* _Extract to read_:
┌────────

Jackson Hlungwani (born 1923 - 20 January 2010) was a South African sculptor, priest, and founder of the Yesu Galeliya One Aposto in Sanyoni Alt and Omega in New Jerusalem, a site located in Mbhokota in the Limpopo. A deeply religious man, Hlunwani's work is defined by its spirituality and connection to the community.

Early life

Childhood 

Jackson Hlunwani was born in the year 1923, birth date unknown, to a Tsonga family in a Mashamba Village located in the now-dissolved Venda, South Africa. Hlungwani was named after his grandfather’s name, Bhandi Pavalala, which is believed to be a sacred Tsonga/Shangaan name of the gods. Hlungwani’s grandfather died a week before he was born, and the grandfather was believed to have been reborn in his grandson. His family was later forced to relocate to Gazankulu following the Apartheid Act of 1948. Hlunwangi learned the Tsonga techniques of wood-carving and carpentry through his father, a skill which he would go on to use his entire artistic career.

└────────

(Data records)

┌────────

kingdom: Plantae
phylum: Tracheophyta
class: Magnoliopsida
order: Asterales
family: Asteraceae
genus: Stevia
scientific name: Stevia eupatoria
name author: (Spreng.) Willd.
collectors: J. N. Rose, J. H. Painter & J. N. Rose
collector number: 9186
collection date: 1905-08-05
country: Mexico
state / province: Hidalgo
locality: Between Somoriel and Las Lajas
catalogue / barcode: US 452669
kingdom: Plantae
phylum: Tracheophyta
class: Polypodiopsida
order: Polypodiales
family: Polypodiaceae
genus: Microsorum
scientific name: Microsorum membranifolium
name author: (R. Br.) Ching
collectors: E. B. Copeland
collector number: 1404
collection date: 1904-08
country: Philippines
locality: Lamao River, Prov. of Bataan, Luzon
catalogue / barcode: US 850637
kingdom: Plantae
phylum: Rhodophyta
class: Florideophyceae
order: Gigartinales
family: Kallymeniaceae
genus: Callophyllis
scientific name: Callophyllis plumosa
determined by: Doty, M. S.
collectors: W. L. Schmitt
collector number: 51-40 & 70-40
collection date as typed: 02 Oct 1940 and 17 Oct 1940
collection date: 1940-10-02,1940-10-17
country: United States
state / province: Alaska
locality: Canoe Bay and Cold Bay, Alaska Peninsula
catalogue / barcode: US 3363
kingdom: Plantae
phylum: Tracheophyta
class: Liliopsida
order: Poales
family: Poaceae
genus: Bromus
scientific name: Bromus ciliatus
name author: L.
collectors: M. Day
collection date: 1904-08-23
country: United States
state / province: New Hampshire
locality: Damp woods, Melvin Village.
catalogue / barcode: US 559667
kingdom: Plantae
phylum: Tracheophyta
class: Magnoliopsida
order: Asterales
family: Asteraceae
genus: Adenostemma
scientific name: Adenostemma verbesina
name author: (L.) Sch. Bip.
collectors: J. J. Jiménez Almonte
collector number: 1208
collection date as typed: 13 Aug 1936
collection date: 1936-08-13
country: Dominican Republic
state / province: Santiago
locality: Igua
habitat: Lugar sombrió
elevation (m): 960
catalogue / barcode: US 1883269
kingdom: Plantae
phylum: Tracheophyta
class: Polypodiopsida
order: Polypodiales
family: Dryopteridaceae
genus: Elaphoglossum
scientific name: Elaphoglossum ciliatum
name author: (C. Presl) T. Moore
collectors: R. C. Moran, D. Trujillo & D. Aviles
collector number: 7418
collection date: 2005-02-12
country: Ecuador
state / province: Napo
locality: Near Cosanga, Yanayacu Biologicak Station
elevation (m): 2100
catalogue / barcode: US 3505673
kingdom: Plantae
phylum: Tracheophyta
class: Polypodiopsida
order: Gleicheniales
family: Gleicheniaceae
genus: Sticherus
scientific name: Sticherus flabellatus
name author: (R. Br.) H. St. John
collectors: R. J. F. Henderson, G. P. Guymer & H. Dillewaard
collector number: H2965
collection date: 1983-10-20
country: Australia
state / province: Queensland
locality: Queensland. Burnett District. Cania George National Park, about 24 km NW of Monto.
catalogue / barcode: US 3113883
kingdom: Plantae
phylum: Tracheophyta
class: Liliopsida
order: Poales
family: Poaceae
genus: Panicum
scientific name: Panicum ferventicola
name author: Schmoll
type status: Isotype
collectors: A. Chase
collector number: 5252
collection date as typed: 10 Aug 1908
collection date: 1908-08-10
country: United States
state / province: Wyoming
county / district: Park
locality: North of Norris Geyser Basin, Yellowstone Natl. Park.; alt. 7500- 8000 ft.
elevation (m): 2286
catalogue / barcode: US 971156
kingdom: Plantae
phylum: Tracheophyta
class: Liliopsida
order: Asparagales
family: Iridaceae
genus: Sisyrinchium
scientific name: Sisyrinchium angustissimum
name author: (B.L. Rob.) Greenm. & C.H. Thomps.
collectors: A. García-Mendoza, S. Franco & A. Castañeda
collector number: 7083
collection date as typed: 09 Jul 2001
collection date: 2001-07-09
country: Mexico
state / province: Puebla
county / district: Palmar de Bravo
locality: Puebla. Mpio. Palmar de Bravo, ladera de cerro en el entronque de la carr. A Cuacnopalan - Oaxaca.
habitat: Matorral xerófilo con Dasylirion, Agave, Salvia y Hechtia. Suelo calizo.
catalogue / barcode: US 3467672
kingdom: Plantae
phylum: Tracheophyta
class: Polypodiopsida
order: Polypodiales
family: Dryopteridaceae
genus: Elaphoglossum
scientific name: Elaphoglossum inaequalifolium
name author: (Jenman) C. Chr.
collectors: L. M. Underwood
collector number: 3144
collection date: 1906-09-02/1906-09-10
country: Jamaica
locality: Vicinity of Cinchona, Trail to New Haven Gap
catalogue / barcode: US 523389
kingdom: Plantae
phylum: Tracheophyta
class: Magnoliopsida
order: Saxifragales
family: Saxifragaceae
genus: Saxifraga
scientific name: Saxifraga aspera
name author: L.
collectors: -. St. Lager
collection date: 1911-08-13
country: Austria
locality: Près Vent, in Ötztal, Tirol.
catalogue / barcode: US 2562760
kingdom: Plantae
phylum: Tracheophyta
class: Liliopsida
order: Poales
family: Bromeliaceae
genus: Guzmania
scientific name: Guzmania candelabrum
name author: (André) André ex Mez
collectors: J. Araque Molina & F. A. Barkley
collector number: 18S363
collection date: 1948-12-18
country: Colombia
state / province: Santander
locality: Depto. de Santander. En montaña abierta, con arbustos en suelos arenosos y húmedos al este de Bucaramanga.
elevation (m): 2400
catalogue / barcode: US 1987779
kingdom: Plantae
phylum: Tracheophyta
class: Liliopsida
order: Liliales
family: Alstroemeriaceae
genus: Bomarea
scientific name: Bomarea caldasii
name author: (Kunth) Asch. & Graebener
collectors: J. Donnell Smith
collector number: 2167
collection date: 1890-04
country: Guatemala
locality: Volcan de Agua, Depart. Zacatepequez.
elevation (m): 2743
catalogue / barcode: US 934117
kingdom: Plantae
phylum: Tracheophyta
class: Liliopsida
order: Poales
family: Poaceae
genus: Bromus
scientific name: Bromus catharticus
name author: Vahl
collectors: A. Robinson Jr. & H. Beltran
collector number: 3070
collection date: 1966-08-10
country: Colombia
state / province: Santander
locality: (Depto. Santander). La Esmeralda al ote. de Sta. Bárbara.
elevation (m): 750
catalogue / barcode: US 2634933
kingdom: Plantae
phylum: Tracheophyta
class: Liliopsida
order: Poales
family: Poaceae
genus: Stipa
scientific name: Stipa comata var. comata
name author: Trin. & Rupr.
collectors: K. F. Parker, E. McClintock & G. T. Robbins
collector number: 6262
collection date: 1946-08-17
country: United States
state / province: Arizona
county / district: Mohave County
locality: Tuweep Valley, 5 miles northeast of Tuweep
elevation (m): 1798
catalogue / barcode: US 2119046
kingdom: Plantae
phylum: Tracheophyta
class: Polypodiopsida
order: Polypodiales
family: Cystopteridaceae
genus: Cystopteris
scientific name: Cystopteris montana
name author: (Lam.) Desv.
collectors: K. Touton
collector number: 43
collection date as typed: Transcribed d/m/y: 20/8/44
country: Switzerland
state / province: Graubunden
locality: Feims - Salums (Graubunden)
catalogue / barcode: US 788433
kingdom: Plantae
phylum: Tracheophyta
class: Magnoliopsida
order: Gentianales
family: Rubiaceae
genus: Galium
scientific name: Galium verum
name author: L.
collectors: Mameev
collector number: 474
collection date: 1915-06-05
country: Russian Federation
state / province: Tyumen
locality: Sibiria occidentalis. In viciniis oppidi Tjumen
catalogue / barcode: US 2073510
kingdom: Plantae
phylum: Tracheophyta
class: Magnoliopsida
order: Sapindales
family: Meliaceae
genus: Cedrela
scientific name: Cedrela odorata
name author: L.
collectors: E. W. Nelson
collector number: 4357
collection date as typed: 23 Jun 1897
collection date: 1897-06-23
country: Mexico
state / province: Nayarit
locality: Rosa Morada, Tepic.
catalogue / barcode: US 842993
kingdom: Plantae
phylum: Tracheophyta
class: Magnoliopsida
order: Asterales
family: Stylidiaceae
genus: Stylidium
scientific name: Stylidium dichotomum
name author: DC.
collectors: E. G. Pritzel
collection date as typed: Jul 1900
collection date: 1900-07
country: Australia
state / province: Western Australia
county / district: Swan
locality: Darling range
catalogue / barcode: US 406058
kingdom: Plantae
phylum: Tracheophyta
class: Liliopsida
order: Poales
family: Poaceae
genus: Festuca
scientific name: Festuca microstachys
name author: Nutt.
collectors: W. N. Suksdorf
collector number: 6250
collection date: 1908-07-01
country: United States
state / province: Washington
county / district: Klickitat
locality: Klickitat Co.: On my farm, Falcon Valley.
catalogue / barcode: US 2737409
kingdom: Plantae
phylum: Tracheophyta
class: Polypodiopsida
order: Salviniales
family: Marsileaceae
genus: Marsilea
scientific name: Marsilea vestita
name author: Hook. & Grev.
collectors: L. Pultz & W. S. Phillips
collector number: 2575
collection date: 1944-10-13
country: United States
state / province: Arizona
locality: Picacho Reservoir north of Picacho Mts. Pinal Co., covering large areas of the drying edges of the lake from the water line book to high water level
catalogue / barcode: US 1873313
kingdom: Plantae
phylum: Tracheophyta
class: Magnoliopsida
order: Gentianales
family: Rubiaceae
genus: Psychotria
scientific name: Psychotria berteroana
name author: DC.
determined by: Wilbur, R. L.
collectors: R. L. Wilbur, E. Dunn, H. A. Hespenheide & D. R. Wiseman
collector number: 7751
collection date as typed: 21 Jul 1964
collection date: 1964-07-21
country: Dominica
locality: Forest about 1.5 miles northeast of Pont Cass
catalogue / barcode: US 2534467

└────────

* _Exercise_: Write out the portion of the Jackson Hlungwani biography that starts at the words "Jackson Hlungwani (born" and stops after the words "to the community.", without changing anything.

* _Expected answer_:
Jackson Hlungwani (born 1923 - 20 January 2010) was a South African sculptor, priest, and founder of the Yesu Galeliya One Aposto in Sanyoni Alt and Omega in New Jerusalem, a site located in Mbhokota in the Limpopo. A deeply religious man, Hlunwani's work is defined by its spirituality and connection to the community.